En muchos aspectos, estas medidas de urgencia evocan planes de una verdadera «economía de guerra». Suponen una enérgica intervención pública en los mercados de energía y comportan un notable esfuerzo de planificación. Ilustran, de nuevo, la irrupción de la geopolítica en la economía globalizada y las implicaciones del uso coercitivo de las interdependencias económicas. Sin embargo, la Unión Europea parece no haber asumido aún las implicaciones fiscales.

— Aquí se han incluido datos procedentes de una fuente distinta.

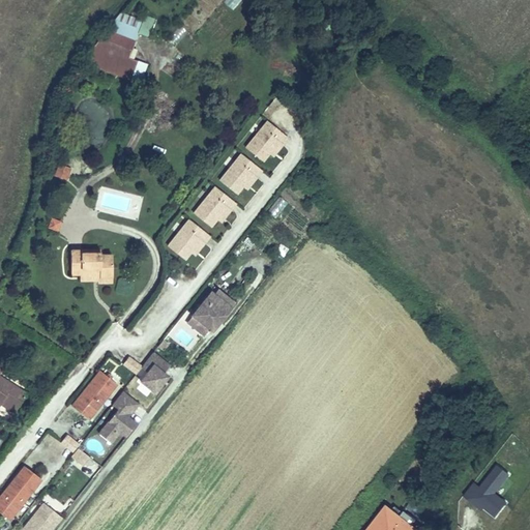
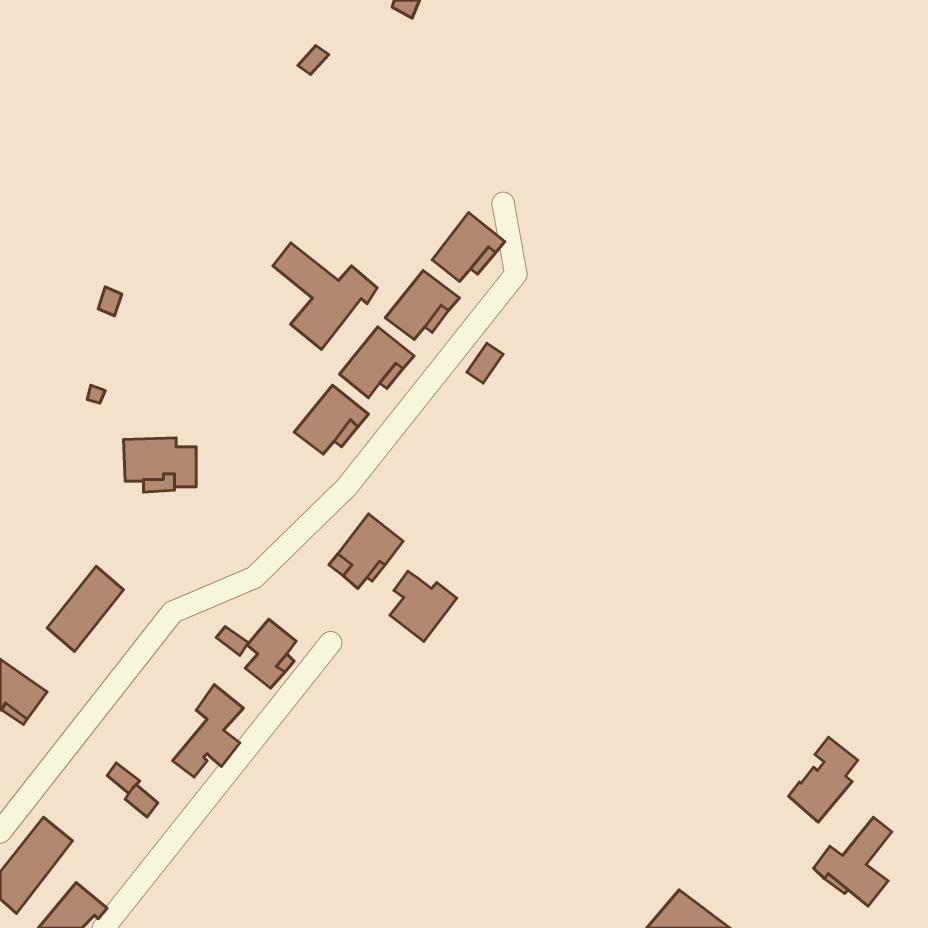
building: [82,21,139,79] -> none
building: none -> [273,243,377,349]
building: none -> [390,571,457,641]
building: [72,371,116,419] -> [47,566,124,652]
building: none -> [788,737,858,822]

La pandemia llevó a la suspensión de las reglas fiscales, la aprobación de un gran fondo de reconstrucción y la emisión de deuda común. La guerra de Ucrania es también un choque exógeno, con efectos asimétricos en los costos de las sanciones, costos de la energía, inflación y atención a refugiados. Ello puede exigir una respuesta europea común, que aún no se ha adoptado, para mantener viva la agenda transformadora del Pacto Verde, financiar la transición energética, mantener la unidad política de la Unión Europea ante Rusia, en particular en materia de energía y sanciones, y hacer frente al creciente descontento social, que, si no se ataja, puede dar lugar a graves fracturas políticas y poner en cuestión esa «triple transición» social, productiva y ecológica de la que depende el proyecto europeo.